§ **Aim of the task**: Reproduce word for word every line from the one containing "right elbow: (851, 420, 20)" down to the one containing "right hip: (1086, 527, 8)", including both of those lines.

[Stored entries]
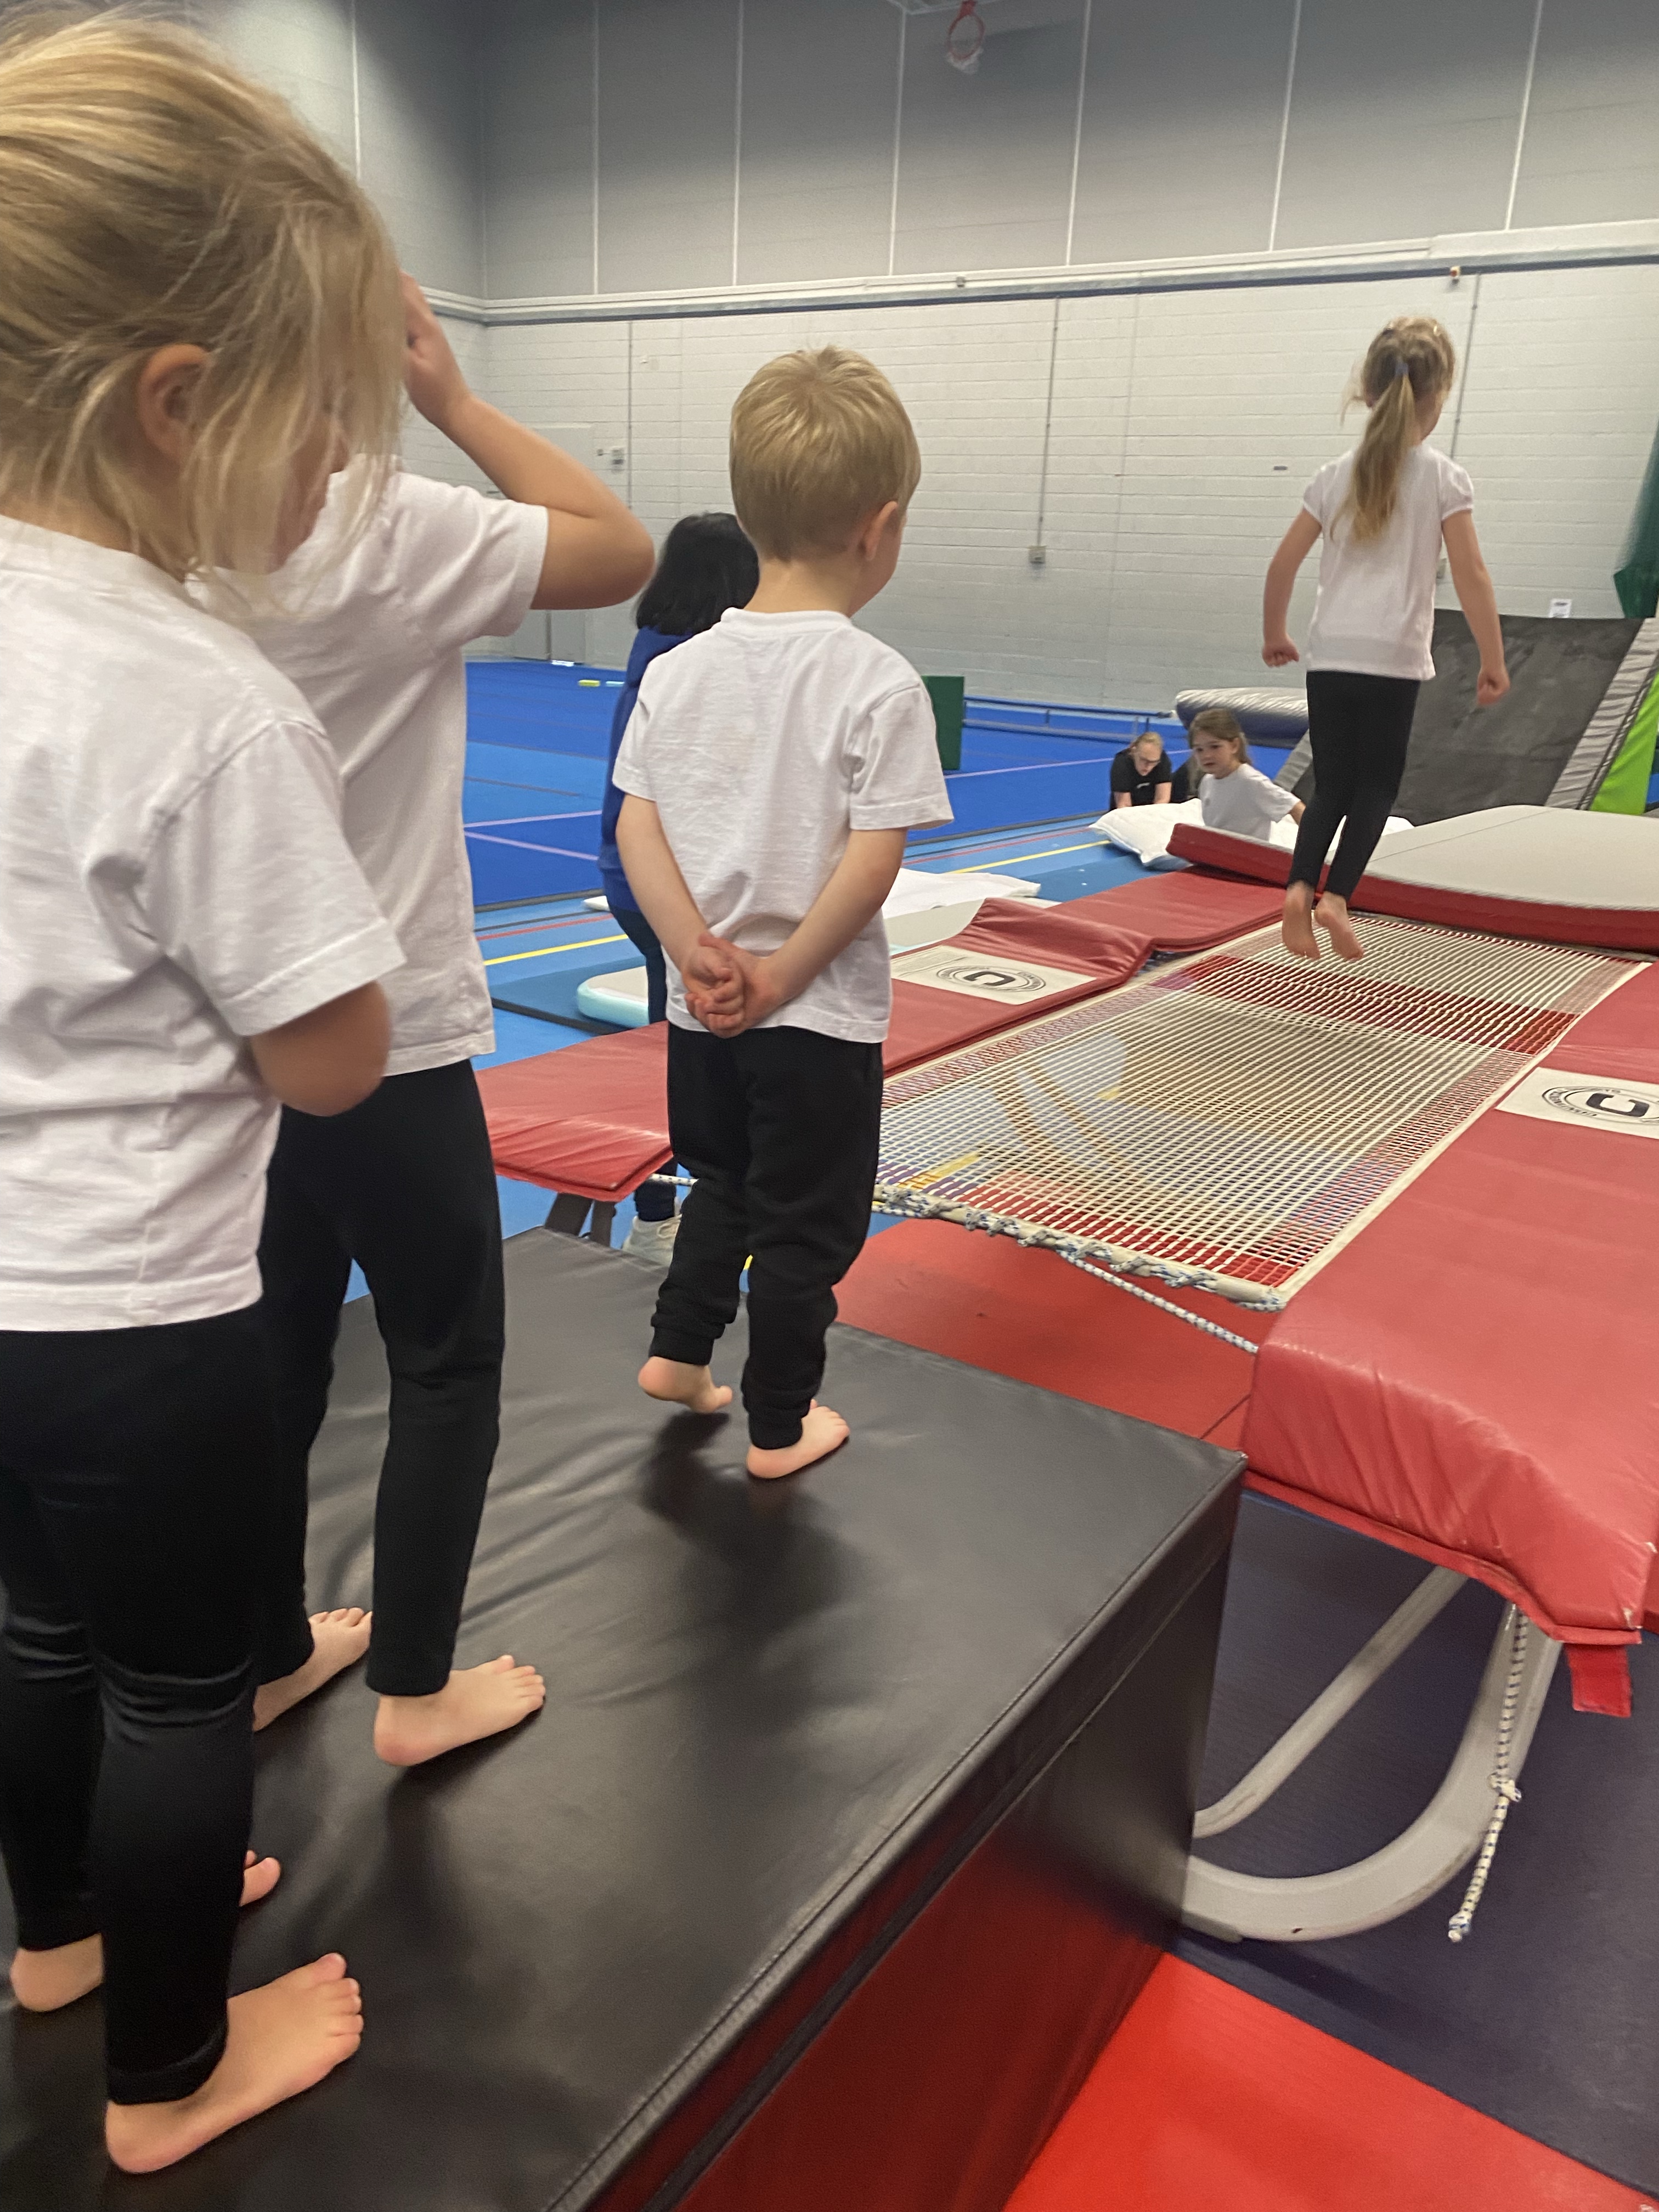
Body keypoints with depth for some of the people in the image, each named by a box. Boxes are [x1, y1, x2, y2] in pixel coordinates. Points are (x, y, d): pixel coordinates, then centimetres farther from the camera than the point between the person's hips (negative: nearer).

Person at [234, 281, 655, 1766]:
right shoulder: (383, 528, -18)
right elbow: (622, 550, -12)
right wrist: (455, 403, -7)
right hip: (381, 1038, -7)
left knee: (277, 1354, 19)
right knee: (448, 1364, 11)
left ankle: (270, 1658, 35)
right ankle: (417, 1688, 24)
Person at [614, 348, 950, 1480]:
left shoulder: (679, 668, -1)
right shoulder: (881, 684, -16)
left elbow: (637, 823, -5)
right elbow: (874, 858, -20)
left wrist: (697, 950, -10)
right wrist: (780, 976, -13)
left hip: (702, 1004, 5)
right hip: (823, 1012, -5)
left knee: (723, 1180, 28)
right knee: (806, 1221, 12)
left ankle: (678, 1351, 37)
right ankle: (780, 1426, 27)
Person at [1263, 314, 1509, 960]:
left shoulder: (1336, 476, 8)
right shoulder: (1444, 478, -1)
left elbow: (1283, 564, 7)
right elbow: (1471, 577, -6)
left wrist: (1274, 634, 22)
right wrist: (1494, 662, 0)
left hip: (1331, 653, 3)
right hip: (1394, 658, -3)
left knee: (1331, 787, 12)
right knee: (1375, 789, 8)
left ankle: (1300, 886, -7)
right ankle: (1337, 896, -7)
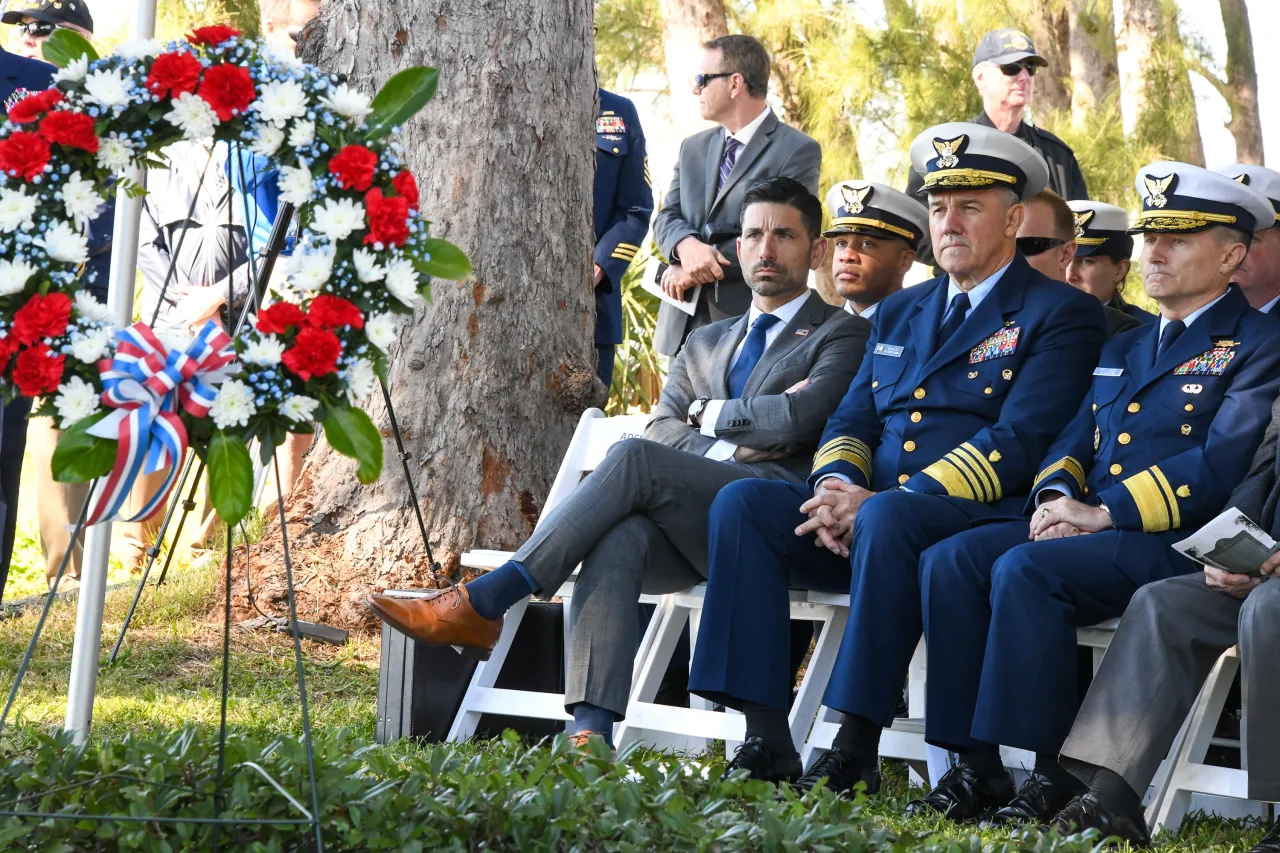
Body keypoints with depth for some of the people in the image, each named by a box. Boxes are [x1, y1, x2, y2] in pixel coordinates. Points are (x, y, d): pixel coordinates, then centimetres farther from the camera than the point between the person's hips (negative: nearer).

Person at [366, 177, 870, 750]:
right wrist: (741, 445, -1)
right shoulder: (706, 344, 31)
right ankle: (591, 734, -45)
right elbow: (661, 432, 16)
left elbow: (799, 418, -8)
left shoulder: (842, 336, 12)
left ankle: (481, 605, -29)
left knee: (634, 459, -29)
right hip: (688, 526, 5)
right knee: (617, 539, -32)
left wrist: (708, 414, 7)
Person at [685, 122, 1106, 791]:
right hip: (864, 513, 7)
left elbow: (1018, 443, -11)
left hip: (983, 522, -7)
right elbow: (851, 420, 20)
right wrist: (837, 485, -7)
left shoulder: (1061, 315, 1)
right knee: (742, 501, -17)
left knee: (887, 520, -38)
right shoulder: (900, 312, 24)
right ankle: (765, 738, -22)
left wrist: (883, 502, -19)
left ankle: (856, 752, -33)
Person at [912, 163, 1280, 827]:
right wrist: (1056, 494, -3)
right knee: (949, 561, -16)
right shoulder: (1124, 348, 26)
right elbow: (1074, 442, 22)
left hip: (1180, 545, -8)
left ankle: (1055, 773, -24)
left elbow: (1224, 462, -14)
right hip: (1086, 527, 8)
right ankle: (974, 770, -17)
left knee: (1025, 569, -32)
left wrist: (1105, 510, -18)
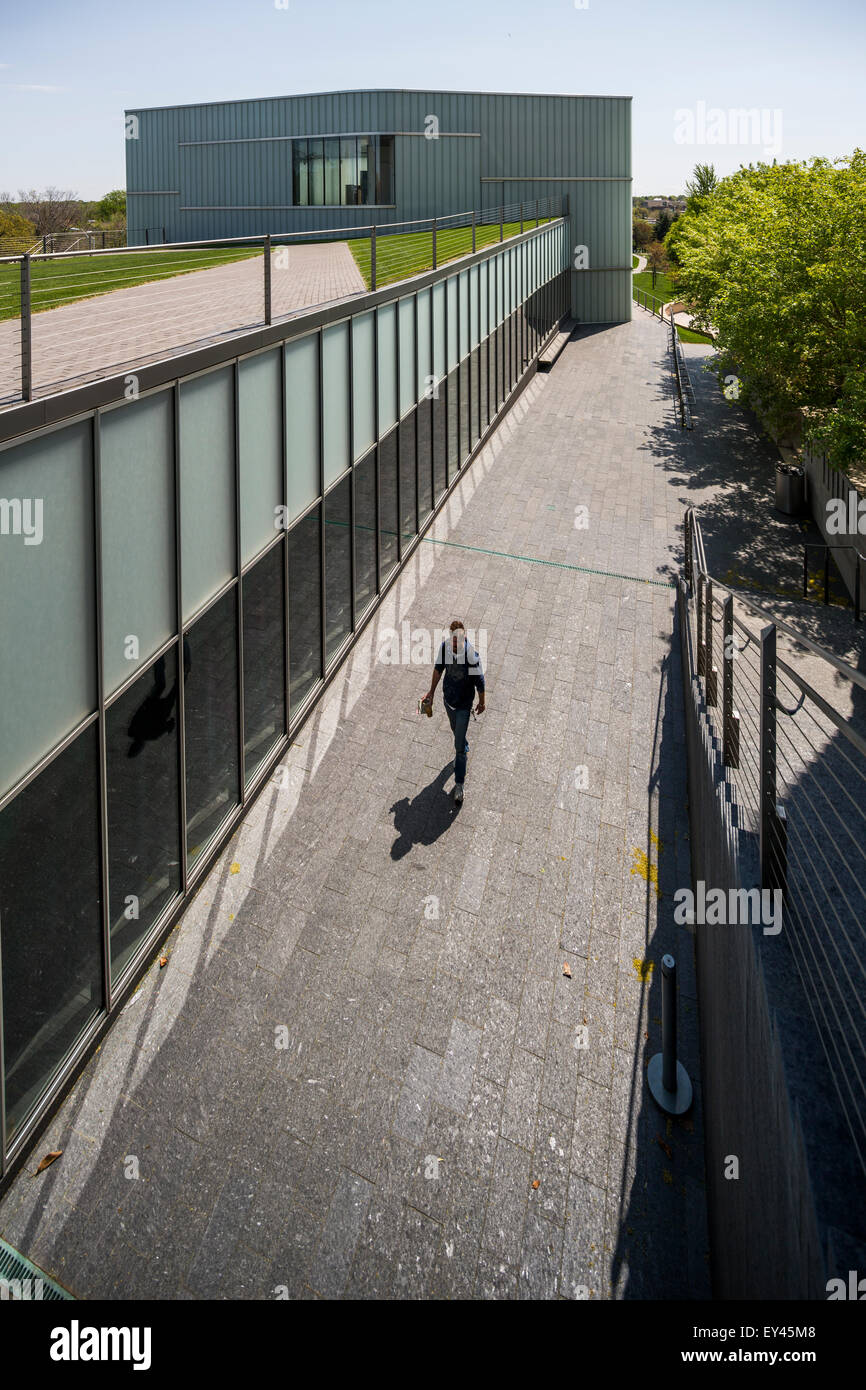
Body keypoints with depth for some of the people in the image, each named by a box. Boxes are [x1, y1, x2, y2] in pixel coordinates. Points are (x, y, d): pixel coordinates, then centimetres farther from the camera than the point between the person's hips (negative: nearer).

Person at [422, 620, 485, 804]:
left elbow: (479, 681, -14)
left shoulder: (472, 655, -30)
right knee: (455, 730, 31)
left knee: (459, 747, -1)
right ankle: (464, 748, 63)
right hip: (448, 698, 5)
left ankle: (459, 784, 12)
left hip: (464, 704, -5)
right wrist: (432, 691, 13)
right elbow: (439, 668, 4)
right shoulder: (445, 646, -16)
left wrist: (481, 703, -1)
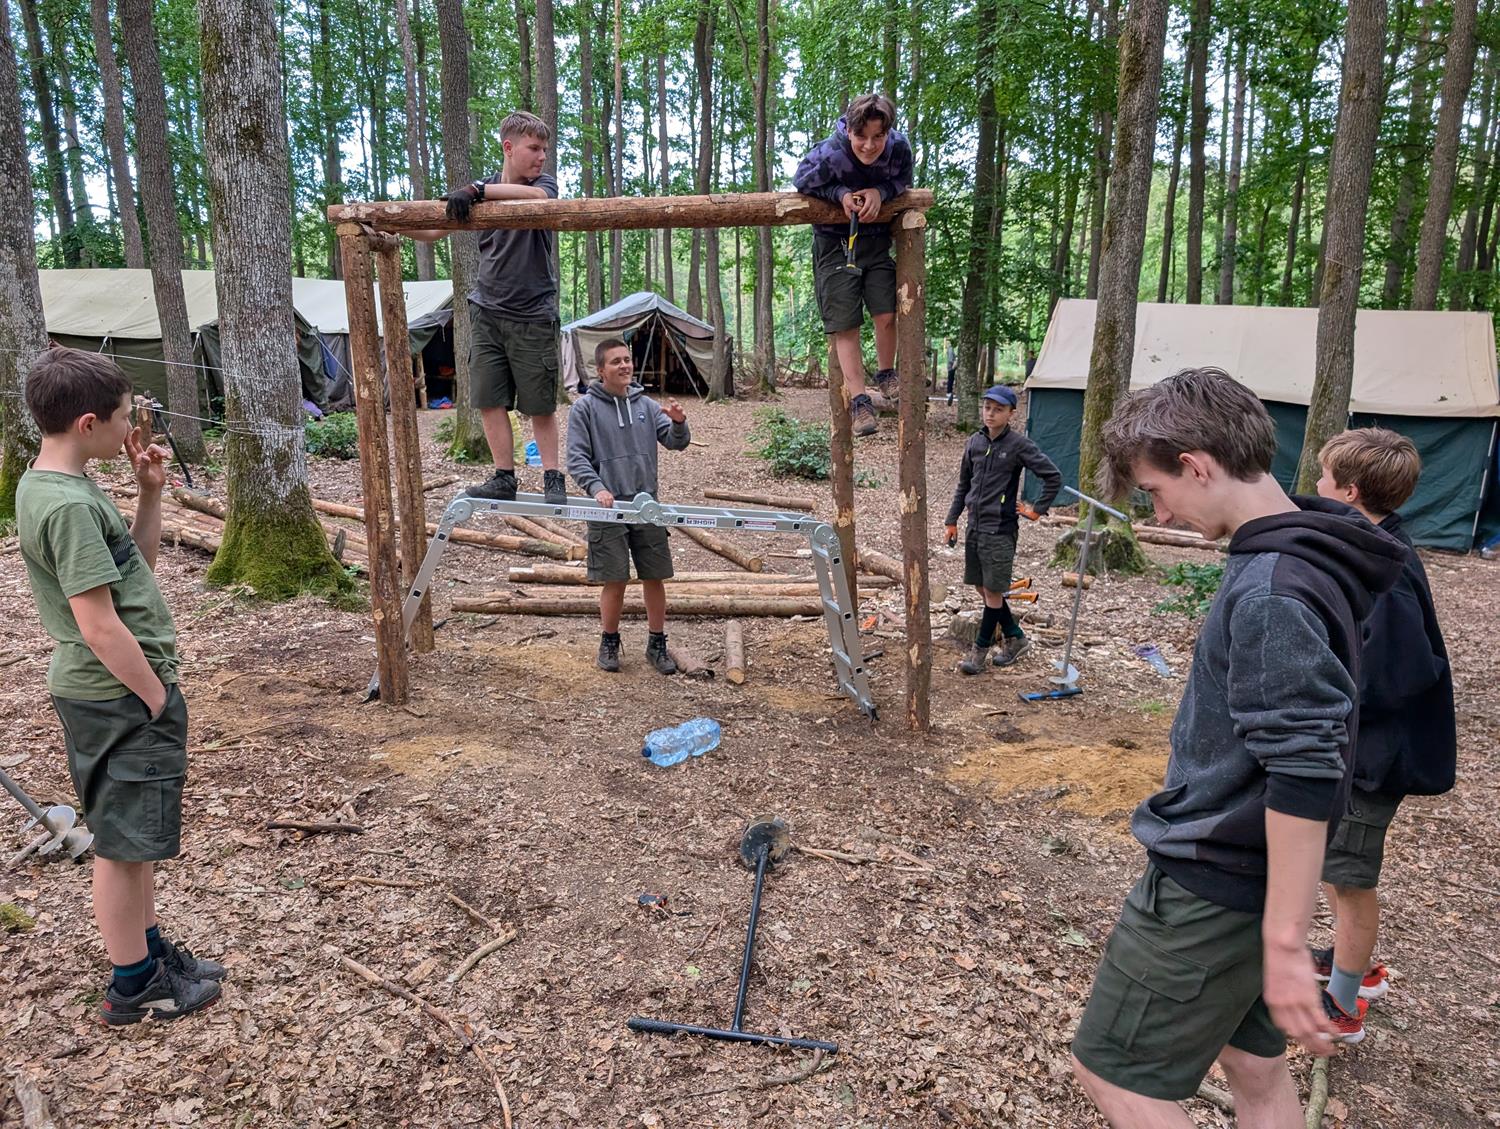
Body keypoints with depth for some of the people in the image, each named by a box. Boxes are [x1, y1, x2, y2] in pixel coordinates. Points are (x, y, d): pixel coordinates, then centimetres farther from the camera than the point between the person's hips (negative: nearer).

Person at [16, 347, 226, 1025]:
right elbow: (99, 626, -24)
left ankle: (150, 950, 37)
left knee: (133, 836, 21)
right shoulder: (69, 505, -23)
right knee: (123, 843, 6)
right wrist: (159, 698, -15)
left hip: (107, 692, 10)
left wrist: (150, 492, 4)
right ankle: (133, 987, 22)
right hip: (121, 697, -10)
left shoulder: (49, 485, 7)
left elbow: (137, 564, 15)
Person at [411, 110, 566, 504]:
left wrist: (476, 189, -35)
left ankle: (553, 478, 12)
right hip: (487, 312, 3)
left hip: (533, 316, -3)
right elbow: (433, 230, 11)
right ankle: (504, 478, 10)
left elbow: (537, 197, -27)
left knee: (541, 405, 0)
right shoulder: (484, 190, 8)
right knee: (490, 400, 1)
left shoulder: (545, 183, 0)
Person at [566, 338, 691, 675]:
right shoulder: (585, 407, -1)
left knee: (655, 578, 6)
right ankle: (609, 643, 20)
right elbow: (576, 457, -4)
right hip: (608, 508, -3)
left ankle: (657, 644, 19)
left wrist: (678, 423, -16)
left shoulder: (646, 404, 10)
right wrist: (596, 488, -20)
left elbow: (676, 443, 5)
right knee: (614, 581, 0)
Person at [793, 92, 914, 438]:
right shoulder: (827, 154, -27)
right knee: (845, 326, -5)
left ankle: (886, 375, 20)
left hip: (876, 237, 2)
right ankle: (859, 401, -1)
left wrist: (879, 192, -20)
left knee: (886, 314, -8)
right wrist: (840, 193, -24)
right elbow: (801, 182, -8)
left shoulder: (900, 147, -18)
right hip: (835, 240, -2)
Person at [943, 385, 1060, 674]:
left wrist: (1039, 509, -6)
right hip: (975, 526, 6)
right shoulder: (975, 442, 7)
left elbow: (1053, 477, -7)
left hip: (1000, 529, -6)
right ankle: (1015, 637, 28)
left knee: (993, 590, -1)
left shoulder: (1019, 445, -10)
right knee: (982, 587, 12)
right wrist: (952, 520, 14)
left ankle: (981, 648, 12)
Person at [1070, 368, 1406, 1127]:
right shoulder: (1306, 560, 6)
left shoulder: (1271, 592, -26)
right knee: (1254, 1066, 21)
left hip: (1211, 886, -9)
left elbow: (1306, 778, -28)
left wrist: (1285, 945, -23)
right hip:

§ **Answer below**:
right elbow: (851, 420, 20)
right wrist: (837, 485, -7)
left shoulder: (1061, 315, 1)
right knee: (742, 501, -17)
left knee: (887, 520, -38)
right shoulder: (900, 312, 24)
right ankle: (765, 738, -22)
left wrist: (883, 502, -19)
left ankle: (856, 752, -33)
Person at [912, 163, 1280, 827]:
right wrist: (1056, 494, -3)
right knee: (949, 561, -16)
right shoulder: (1124, 348, 26)
right elbow: (1074, 442, 22)
left hip: (1180, 545, -8)
left ankle: (1055, 773, -24)
left elbow: (1224, 462, -14)
right hip: (1086, 527, 8)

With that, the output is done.